### Source information
= = =

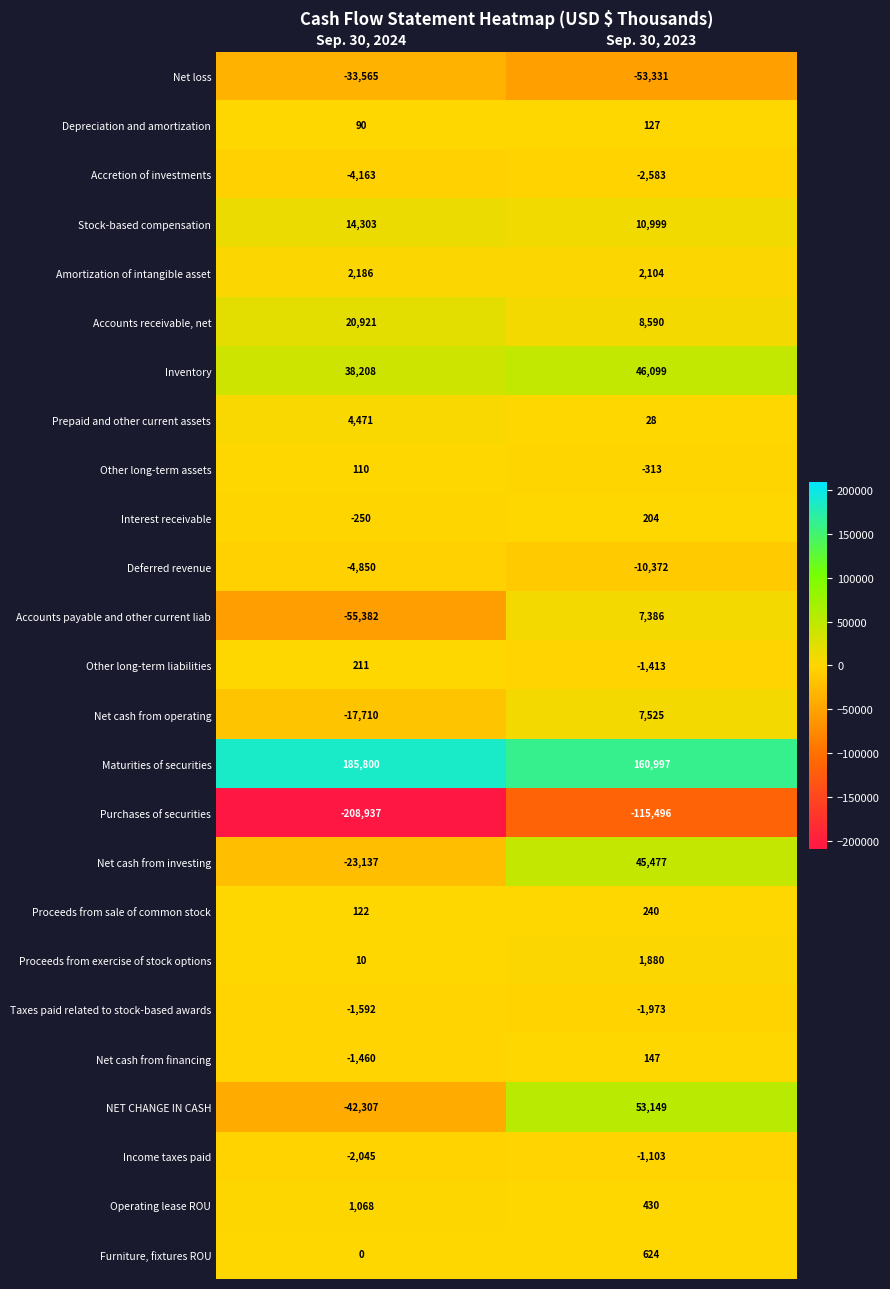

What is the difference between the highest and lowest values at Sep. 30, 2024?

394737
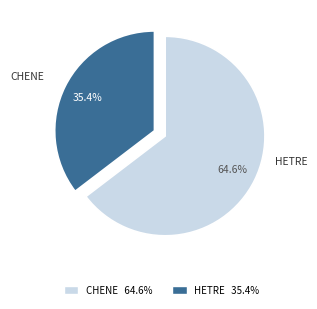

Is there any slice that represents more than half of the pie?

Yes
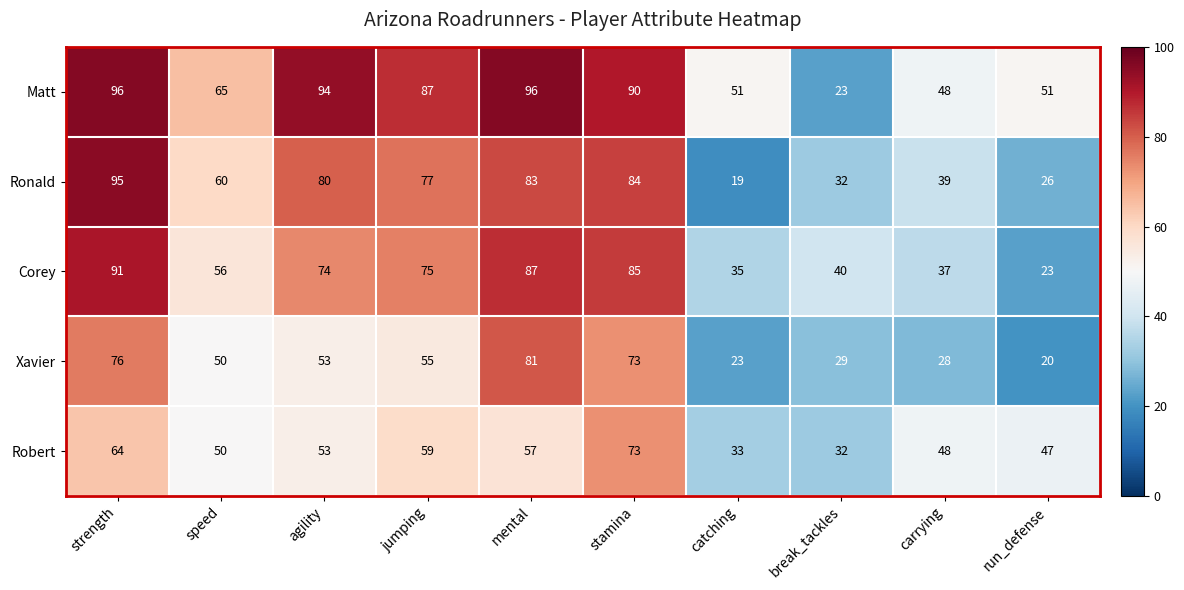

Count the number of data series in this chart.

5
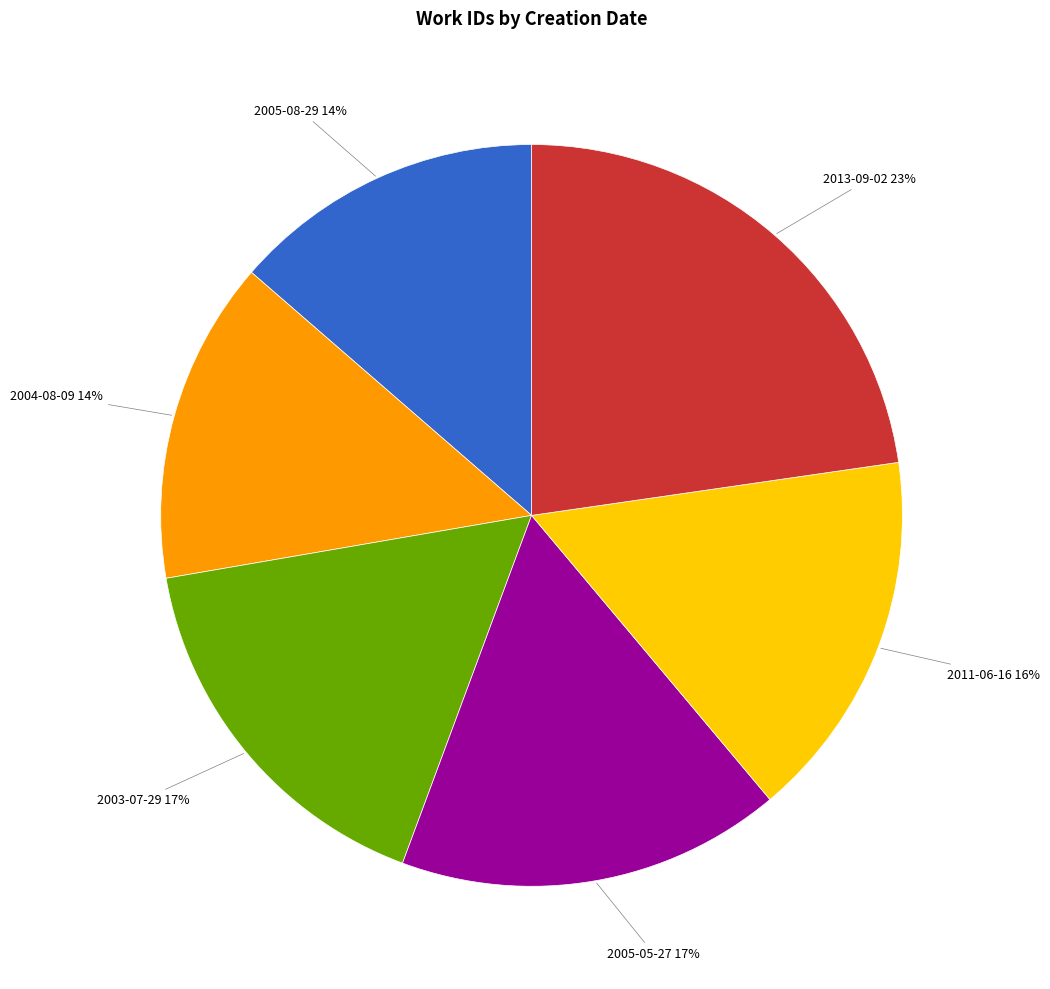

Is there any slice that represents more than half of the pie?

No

= = =

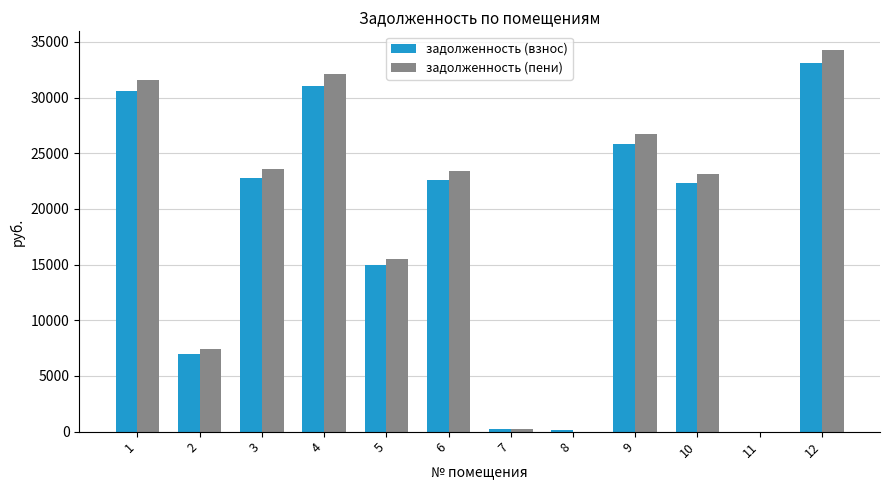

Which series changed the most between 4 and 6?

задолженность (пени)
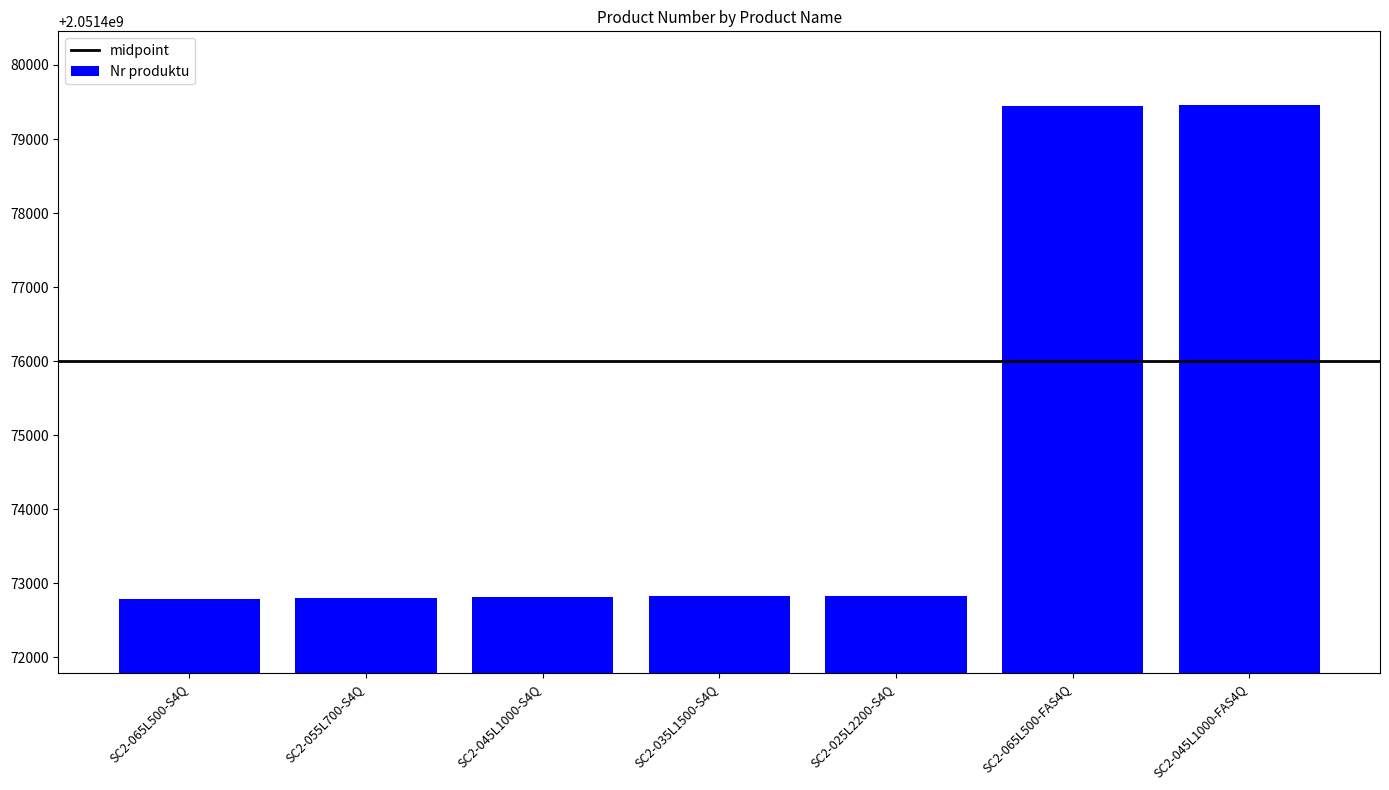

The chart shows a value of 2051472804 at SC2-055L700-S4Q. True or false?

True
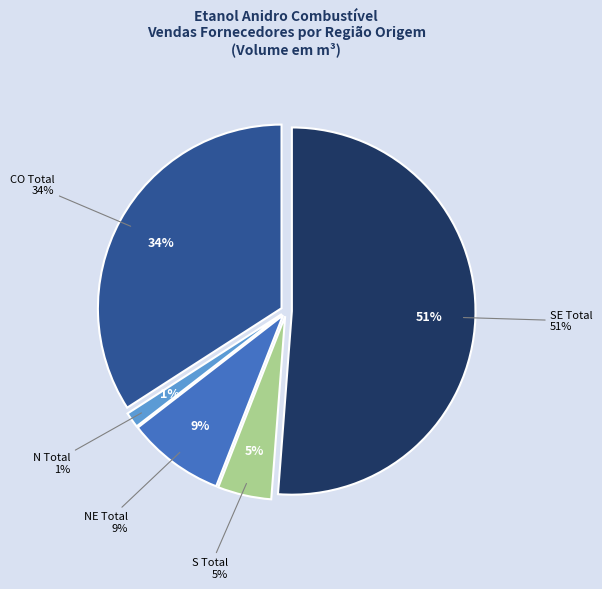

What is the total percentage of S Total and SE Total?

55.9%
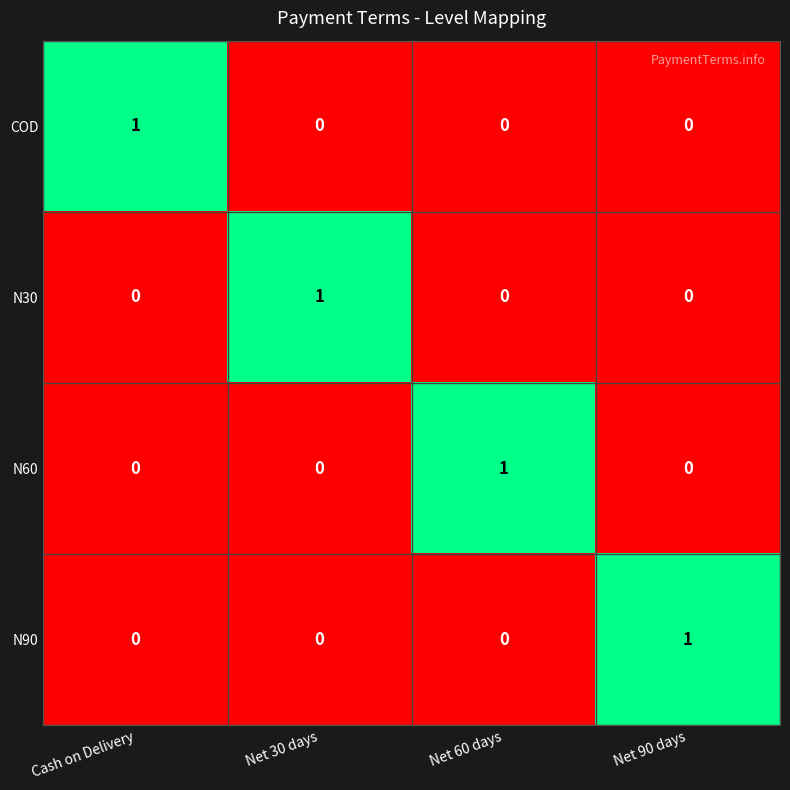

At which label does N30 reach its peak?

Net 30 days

= = =

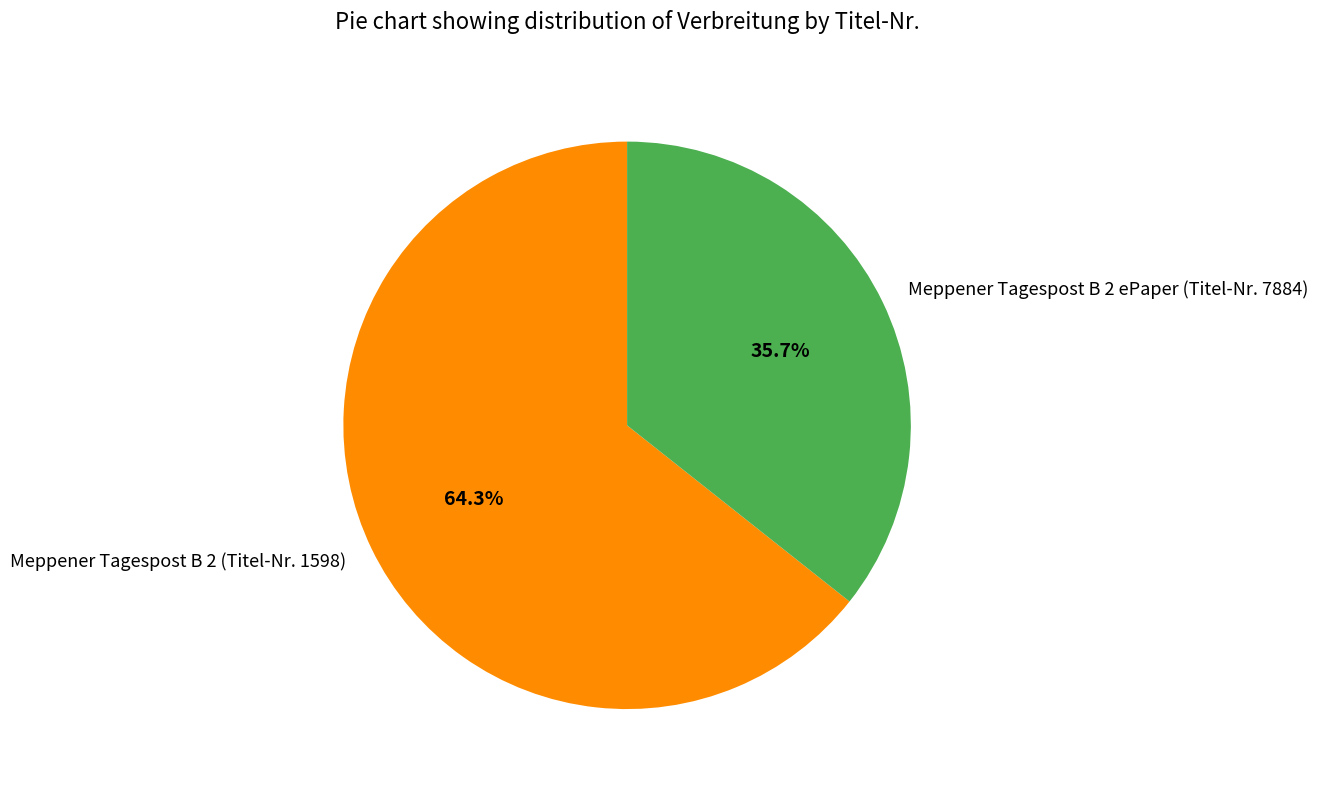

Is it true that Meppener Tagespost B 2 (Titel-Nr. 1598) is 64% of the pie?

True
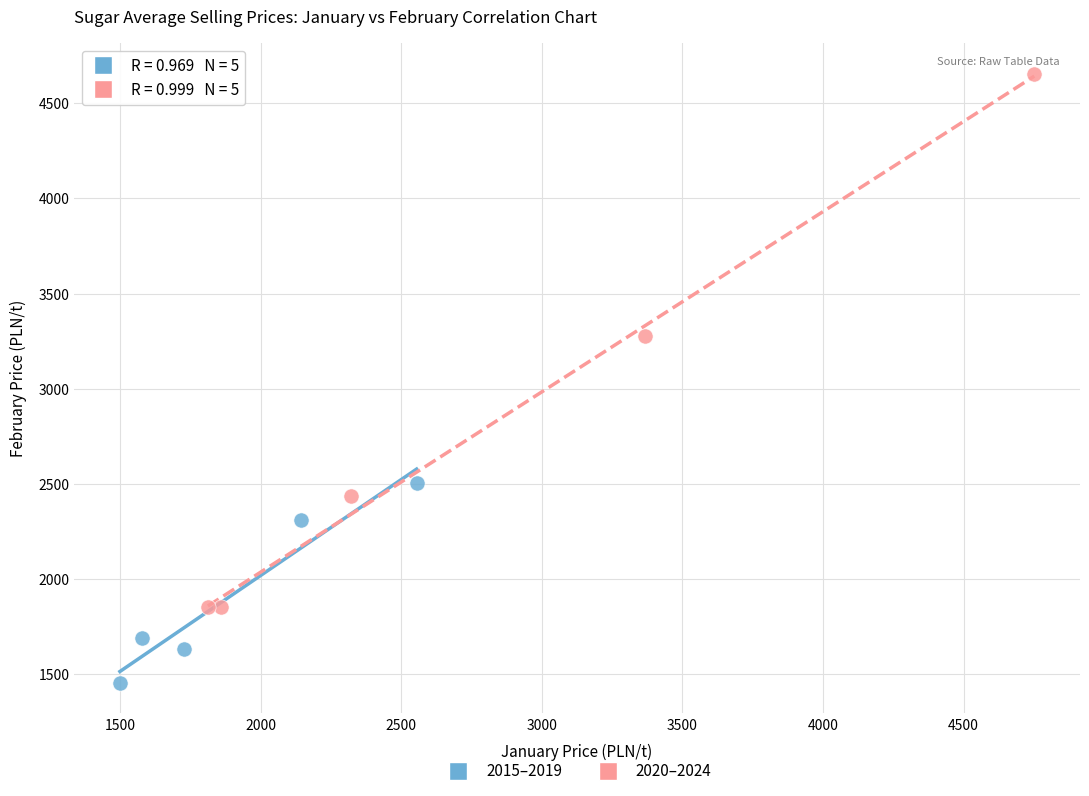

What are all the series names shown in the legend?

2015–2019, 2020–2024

= = =

### What you should do
Convert the stretch of the listing from the line containing "What are all" through the line containing "2015–2019, 2020–2024" into a Markdown table with the columns Row and Line, leaving out blank lines.

### Expected answer
| Row | Line |
|---|---|
| 1 | What are all the series names shown in the legend? |
| 2 | 2015–2019, 2020–2024 |